Yesterday I read about a new paragraph linking system the New York Times has added to their site. The article linked to in the previous sentence describes it, but the gist is that you can add hash marks to focus in to a specific paragraph or sentence and do highlighting as well. This is really cool as it lets people linking to a story specifically call out a certain section. During lunch I decided to see if I could build something similar in jQuery. I specifically wanted to build a completely client side solution that did not - in any way - impact the textual data being served up from the CMS. I assume the NYT did the same. Here is what I came up with. It currently only supports paragraph selecting and highlighting, but I've got an idea on how to handle sentences as well. I wrote this very quickly so I'm sure it could be done much better.

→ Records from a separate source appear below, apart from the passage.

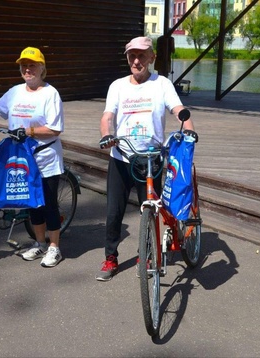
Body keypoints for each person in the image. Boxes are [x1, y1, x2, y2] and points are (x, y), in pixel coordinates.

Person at [96, 36, 195, 281]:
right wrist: (107, 135)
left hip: (151, 160)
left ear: (152, 57)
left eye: (142, 55)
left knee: (150, 211)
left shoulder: (161, 84)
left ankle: (147, 254)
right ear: (127, 58)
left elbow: (178, 110)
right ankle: (111, 257)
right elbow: (107, 117)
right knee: (113, 213)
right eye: (132, 56)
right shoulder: (117, 86)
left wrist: (189, 128)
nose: (137, 60)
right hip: (122, 156)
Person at [0, 47, 65, 268]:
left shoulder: (50, 94)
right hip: (21, 157)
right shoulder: (15, 92)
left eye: (32, 65)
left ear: (42, 68)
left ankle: (54, 247)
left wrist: (29, 131)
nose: (27, 69)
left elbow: (55, 129)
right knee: (31, 203)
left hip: (44, 157)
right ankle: (39, 243)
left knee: (48, 204)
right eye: (23, 65)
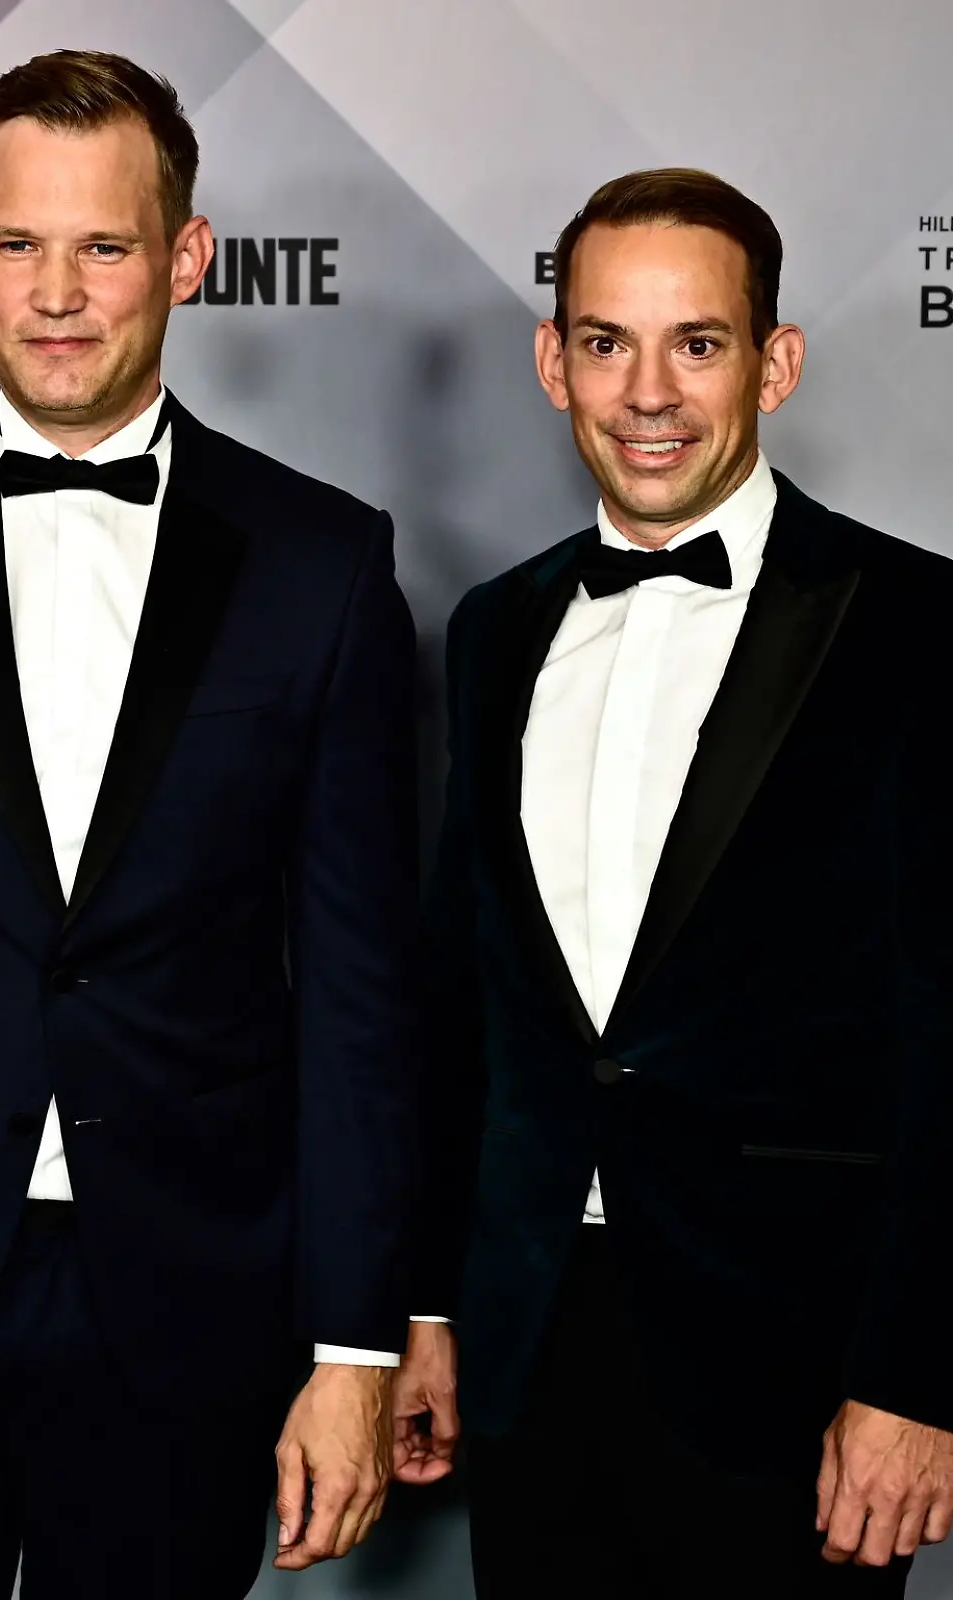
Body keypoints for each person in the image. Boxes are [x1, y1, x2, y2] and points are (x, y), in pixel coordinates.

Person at [0, 49, 427, 1600]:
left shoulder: (321, 566)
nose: (58, 294)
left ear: (185, 257)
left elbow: (359, 989)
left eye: (106, 247)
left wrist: (350, 1343)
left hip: (187, 1295)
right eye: (22, 244)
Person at [395, 168, 953, 1597]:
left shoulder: (915, 624)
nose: (647, 391)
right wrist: (428, 1305)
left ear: (775, 362)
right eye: (605, 341)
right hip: (531, 1343)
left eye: (696, 344)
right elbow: (467, 996)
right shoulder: (494, 629)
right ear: (552, 360)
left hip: (797, 1366)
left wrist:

<script type="text/javascript" src="http://ajax.googleapis.com/ajax/libs/jquery/1/jquery.min.js"></script>
<script>
$(document).ready(function() {
//get anchor
console.log('loaded');
if(document.location.hash != '') {
var hash = document.location.hash.substr(1,document.location.hash.length);
var type = hash.substr(0,1).toLowerCase();
//ok, so if hash is PN, go to paragraph N
if(type == "p" || type == "h" ) {
var pindex = hash.substr(1, hash.length);
pindex = parseInt(pindex);
if(isNaN(pindex)) return;
console.log('going to load paragraph '+pindex);
//now find it
var para = $("p:nth-child("+pindex+")");
var top = para.position().top;
console.log(top);
window.scrollTo(0, top);
if(type == "h") para.addClass("highlight");
console.log('done');
}
}
})
</script>
<style>
.highlight {
background-color: yellow;
font-weight: bold;
color: red;
}
</style>
The code begins by checking to see if we even have a hash in the URL. If we do, we get the value. Notice that I remove the first character since document.location.hash includes the # within it. (Seems a bit silly, but oh well.) Next I get the first character. A "p" implies we are just going to scroll to a particular paragraph while "h" implies scrolling and highlighting as well. I do a bit of parsing to get the value after the first letter and call it my pindex. This is the Nth paragraph I want to use.
Once we have that - we can then easily use the nth-child selector in jQuery to find that particular paragraph. I don't have logic to check to see if the paragraph requested is more than the actual number of paragraphs, but I figure that's ok. I grab it's Y value by calling position() on the item and getting the top value. Then I simply use the scrollTo function of the window. The final piece to this is to use an addClass() if we were doing a highlight and not just a scroll. So how well does it work? Here are a few examples.
As I said - I wrote this very quickly - and I'm sure the NYT's system is much better, but it was pretty fun to create this myself in jQuery. Tomorrow I'm going to try attacking the sentence specific selecting/highlighting.